Wednesday, June 09, 2004

 
This is how the recycling works in our house. We drink a soda, rinse the can, put it on the counter next to the basement door. We finish the milk, rinse the jug, put it on the counter next to the basement door. We eat all of the cereal, crush the box, put in on the counter next to the basement door. You get the picture. Thus far, I have never witnessed Kevin take any of the recycling down to the basement. Last night he finished a beer (Nat Light--we're having a throw back to college), rinsed the can, put in on the counter next to the basement door. Good Husband. Then he immediately opened the basement door and went downstairs, empty handed. Bad Husband. Being full aware of the PMS rage bubbling inside of me, I thought of the cookies in the oven, put on a smile, and asked him to come to the bottom of the stairs so I could toss the can down to him.
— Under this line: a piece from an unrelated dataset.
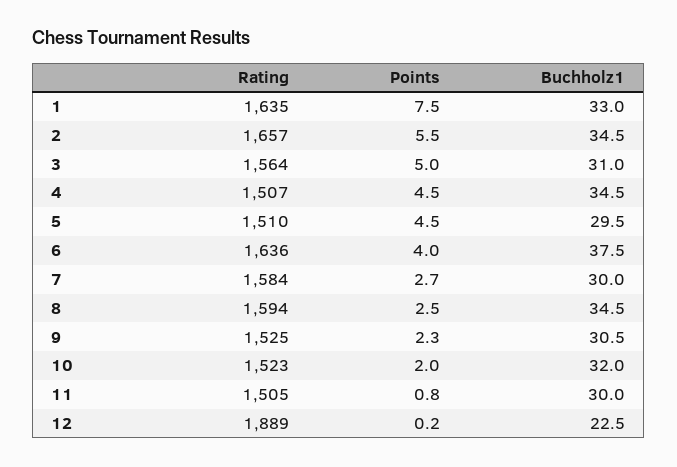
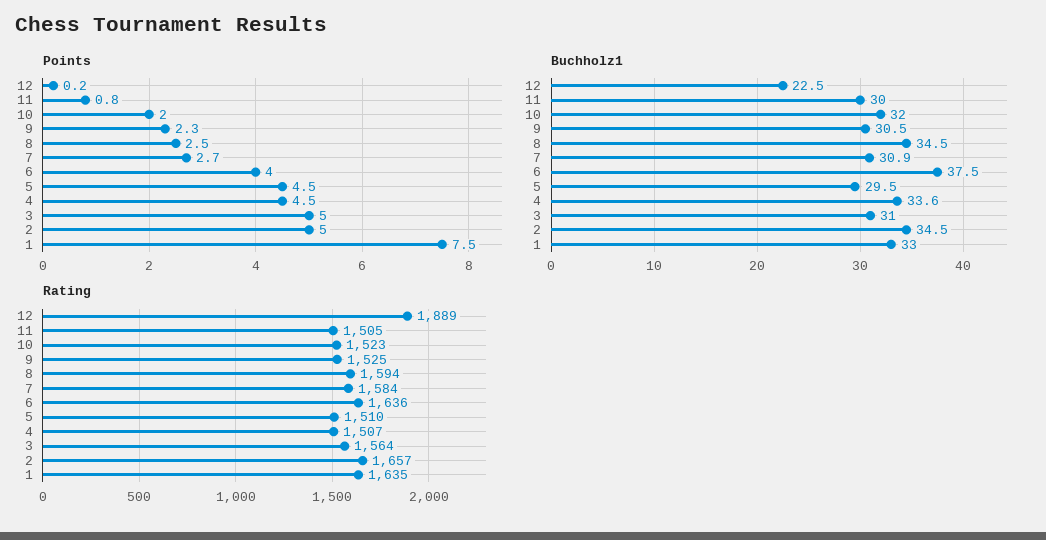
Points, 2: 5.5 -> 5
Buchholz1, 4: 34.5 -> 33.6
Buchholz1, 7: 30 -> 30.9

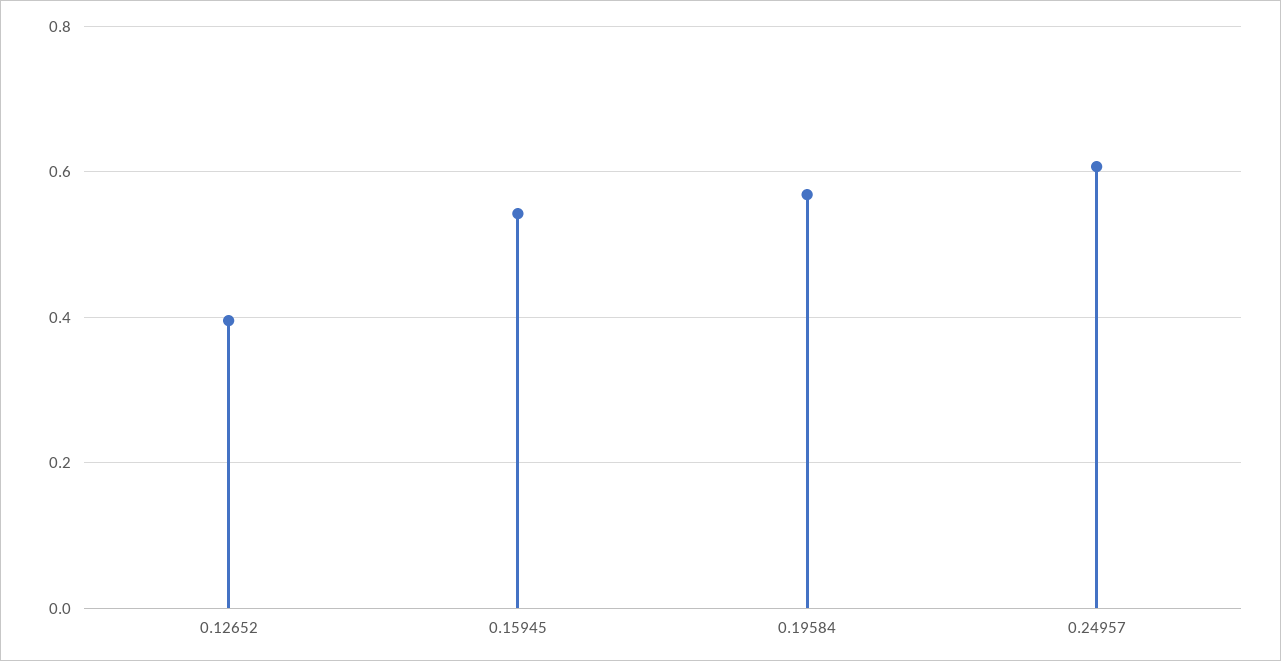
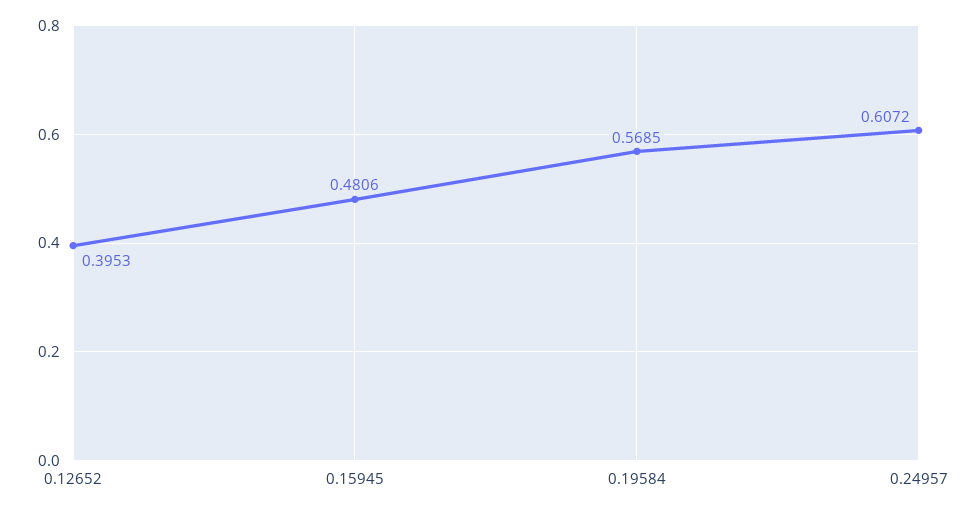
0.15945: 0.54 -> 0.4806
Then it came to me...The Idea. I told Kevin to move the recycling bin over just a smidge so that it was under the banister.

--Why?, Kevin asks.

--Me: I have an Idea.

I look at Kevin and place the beer can on the banister. He knows what I'm thinking. We both hold our breath. Will it work? I let go of the can. It slides gracefully down the banister and lands with a soft clink in the recycling bin. We both stare at the bin for a long while.

Kevin looks up at me. Wow, he says in amazement.

Cool, I manage to whisper.

We have been guzzling soda and beer ever since just to play with our new invention. I'm a genius!!